- Born: May 18, 1937 New York City
- Died: July 20, 2017 (aged 80)
- Education: Yale University
- Occupation: Poet

= Peter Sears (poet) =

American poet

Peter H. Sears (May 18, 1937 – July 20, 2017) was an American poet based in Oregon. In 2014, he was named the seventh poet laureate of the U.S. state of Oregon.

==Literary career==
Sears was born in New York City on May 18, 1937. He graduated from Yale University and the Iowa Writers' Workshop. He won the 1999 Peregrine Smith Poetry Competition and the 2000 Western States Poetry Prize for his book of poems, The Brink. His first book-length collection, Tour, was published in 1987. He has also published four chapbooks of poetry and two teaching books, Secret Writing and Gonna Bake Me a Rainbow Poem. His work has been published in many magazines and literary journals, widely anthologized and included in the radio series, The Writer's Almanac. His most recent full-length book is titled Green Diver.

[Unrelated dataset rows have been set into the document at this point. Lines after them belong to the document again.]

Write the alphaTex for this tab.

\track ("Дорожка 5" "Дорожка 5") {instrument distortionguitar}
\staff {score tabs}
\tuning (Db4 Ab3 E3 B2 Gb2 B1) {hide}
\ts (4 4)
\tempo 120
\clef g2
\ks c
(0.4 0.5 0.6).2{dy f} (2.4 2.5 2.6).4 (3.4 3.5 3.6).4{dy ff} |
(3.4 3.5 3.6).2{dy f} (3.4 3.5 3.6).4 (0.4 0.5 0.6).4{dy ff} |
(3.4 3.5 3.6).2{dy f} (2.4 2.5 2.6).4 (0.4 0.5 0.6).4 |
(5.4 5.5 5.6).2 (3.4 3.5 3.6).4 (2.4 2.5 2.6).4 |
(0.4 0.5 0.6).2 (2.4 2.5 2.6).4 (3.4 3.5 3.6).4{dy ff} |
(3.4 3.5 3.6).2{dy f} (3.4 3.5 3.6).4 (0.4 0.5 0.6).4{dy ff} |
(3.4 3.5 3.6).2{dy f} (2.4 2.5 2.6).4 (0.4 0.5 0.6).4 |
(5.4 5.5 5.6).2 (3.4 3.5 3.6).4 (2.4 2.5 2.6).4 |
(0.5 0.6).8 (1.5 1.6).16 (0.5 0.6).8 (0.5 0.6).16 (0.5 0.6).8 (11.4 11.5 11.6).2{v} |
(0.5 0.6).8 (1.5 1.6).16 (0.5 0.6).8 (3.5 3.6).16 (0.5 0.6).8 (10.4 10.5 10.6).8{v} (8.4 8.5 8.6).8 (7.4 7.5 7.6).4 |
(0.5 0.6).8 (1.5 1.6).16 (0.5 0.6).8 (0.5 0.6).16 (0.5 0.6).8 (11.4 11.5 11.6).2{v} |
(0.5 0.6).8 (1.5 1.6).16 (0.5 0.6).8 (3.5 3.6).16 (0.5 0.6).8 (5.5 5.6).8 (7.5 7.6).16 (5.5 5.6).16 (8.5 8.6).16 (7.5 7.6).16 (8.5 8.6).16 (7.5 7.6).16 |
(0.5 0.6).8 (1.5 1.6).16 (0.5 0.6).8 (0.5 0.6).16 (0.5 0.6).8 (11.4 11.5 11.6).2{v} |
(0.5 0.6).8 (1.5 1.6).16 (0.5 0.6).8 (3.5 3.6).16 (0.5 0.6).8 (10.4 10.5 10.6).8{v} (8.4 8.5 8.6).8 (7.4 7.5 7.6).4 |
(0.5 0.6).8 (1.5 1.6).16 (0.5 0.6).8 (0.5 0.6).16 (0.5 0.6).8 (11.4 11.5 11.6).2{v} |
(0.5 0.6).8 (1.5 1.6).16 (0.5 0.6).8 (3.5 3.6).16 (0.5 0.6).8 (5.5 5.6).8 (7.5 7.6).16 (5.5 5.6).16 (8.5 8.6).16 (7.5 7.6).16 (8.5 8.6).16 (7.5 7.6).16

Sears founded and managed the Oregon Literary Coalition and co-founded the non-profit organization Friends of William Stafford.

Sears moved to Oregon in 1974 to teach creative writing at Reed College, he also taught at the Northwest Writing Institute at Lewis & Clark College and Portland Community College. He was active in the publishing company Rubberstampmadness Inc. in Corvallis and Community of Writers in Portland.